Margret wandert nun in ihren Gedanken in die Vergangenheit zurück, sie rekonstruiert das schwierige Leben ihrer Mutter in den Kriegszeiten, die eigene Kindheit und sie trauert melancholisch verpassten Momenten hinterher. Dass sie mit Gert, der als Forstwirt arbeitete, auf dem toten Gleis Häuschen mit Zaun an einem Wendehammer enden würde, war eigentlich vorauszusehen. Trotz aller Freiheiten entschieden sich viele in dieser Generation für den materiellen Wohlstand und die Sicherheit. Was hätte anderes passieren können? Als Germanistikstudentin hat sie nach der ersten Schwangerschaft trotz Aufmunterungen und Unterstützungen des Ehemannes, was sicher im schönen Schwarzwald um diese Zeit nicht konform mit der Meinung der Mehrheit ging, ihre Doktorarbeit nie beendet. Das zweite Kind kam und um finanziell auch etwas beizutragen, hat Margret eine Teilzeitstelle in einem Spielwarenladen angenommen. Nur ein Mann, Andreas, Literaturdozent an der Uni, hatte Bedeutung für sie, obwohl sie nie richtig verstanden hat, warum. Es kam nie zu intimer Nähe und doch verband die beiden etwas, was ihn nach Margrets zweiter Schwangerschaft nicht mehr interessierte. Zur Beerdigung seiner Mutter nähert sich Margret diesem Mann nach dreißig Jahren und erlebt eine bittere Enttäuschung. Ein schmales Novellen-Büchlein hatte Margret mit Andreas‘ Hilfe veröffentlicht, immer war sie zu zaghaft, zu feige, um einen weiteren Roman zu schreiben, eine echte berufliche Karriere zu beginnen.
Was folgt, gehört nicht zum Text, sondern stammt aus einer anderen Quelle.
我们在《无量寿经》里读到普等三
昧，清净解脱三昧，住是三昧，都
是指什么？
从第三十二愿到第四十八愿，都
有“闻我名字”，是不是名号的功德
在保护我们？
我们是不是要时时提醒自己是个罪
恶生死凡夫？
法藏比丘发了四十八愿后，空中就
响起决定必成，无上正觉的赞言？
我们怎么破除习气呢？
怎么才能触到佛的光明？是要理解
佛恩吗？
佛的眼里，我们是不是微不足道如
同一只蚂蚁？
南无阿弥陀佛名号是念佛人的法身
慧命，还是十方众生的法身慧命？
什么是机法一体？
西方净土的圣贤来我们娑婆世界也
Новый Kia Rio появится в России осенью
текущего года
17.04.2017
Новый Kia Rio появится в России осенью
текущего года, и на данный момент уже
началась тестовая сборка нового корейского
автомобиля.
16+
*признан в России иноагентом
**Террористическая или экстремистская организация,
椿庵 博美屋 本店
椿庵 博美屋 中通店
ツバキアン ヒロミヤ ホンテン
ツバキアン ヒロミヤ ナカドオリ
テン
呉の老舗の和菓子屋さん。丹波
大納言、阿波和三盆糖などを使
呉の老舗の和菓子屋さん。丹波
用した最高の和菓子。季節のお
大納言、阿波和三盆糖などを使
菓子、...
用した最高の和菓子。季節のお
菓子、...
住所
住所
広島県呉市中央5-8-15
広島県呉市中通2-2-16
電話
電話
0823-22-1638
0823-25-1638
Beim Lesen schwankt der Leser zwischen Sympathie und Antipathie für diese passive Hauptfigur, die beobachtend ihre Umgebung beschreibt, aber nie etwas für sich selbst einfordert oder umsetzt. Warum sie sich diesen schmerzlichen Trip in vergangene unwiderrufliche Zeiten antut, bleibt offen. Der Sohn heiratet, sie kennt die Schwiegertochter kaum. Die Tochter hat einen Freund, einen Schriftsteller. Sie liest sein Buch und ist doch distanziert.
Warum verlieren sich die Familienmitglieder so aus den Augen? Warum finden keine Gespräche zwischen den Eheleuten statt und vor allem, warum nehmen sie sich keine Zeit zum gedanklichen Austausch? Wenn gesagt wird, das bereden wir später, wird es in den meisten Fällen, nie getan.
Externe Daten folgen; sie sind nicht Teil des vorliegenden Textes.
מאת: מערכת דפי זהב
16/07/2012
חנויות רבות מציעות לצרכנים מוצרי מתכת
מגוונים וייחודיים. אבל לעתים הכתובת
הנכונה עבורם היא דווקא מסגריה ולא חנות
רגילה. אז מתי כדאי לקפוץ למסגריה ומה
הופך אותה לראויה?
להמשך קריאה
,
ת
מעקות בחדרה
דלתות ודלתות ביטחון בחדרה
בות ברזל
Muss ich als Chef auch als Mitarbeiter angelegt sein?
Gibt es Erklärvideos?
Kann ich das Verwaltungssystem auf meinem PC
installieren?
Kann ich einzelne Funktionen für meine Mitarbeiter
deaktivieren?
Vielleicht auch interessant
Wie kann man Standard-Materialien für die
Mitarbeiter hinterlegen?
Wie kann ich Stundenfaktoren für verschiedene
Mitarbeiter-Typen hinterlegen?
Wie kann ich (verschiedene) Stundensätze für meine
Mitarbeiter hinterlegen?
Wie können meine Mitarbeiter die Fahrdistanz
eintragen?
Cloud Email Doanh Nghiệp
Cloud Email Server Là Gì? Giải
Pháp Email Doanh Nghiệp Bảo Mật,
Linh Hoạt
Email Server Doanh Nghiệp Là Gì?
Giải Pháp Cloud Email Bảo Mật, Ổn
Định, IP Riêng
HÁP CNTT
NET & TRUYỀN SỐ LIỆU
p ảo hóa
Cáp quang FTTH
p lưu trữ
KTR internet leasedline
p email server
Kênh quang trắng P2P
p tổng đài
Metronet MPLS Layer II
In vielen Momenten beschreibt Cornelia Achenbach mit ihrer klaren unverstellten Erzählweise ganz genau die Tiefen des Alltagslebens, was schmerzt. Wenn etwas ausgesprochen wird, dann führt es in der Familie von Margret zu persönlichen Verletzungen. So spricht Gert kein Wort mehr mit der Tochter, nachdem diese ihm seine „Geschwätz“ über Politik vorgeworfen hat. Auch Margret braucht die innere Stimme, um über sich nachdenken zu können. Mag Ingrid am Ende über vieles reden, den inneren Konflikt, den Margret mit sich austrägt, wird sie nicht lösen können.

Warum überwiegt das Ungesagte in dieser Nachkriegsfamilie und nicht die positiven Augenblicke? Gewühlt wird immer nur im Negativen, in Erinnerungen, in denen es um Zurückweisung, Gewalt oder Ablehnung geht. Sogar der eigene Bruder offenbart der Schwester nicht die Wahrheit über sein eigenes Schicksal und das seiner Frau.

Tiefgründige, lohnenswerte Lektüre, die noch lang nachklingt!